Friday, June 5, 2015

Positive and Negative Build Avoidance

I'm going to define "positive" build avoidance to be avoiding a rebuild when it's already built. "Negative" build avoidance is avoiding to rebuild something that has failed to build before.
Positive build avoidance has been around for quite some time, and is usually easy to implement: simply check if the target artifact exists and has been created from your current source set. This can be as naive as make's timestamp check (if it's newer, then it has to be from the current source) to more sophisticated checksum or hash signature checks.
I don't know of any system that does negative build avoidance, so I'm building one.
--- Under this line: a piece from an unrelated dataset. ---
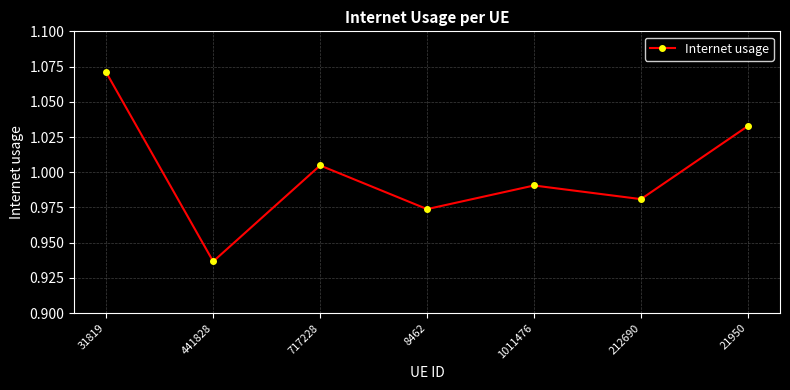

Which category has the lowest value across all series?

441828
I happen to already have a system which does positive build avoidance by storing build artifacts using a version computed from the git tree hashes of all its source components. I recently added an artifact that gets published on every build, no matter whether it failed or succeeded: the build log. Besides impressing auditors, this actually allows me to implement negative build avoidance:
  • If all artifacts are present, positive build avoidance as usual, no need to rebuild;
  • If artifacts are missing, but the build log artifact is present, negative build avoidance occurs, and I do not even bother to attempt to redo a build that is known to fail;
  • If artifacts are missing and the build log is missing, then the build either didn't occur or crashed in the middle. In that case, schedule the build.
The nice thing about implementing negative build avoidance is that it allows me to deal with unstable build farms (and any Jenkins build farm of substantial side is bound to be unstable). Simply keep recomputing the build schedule after every pass until every build either succeeded or failed with a build log. Makes the build team look good, since all build failures are now clearly the developer's fault.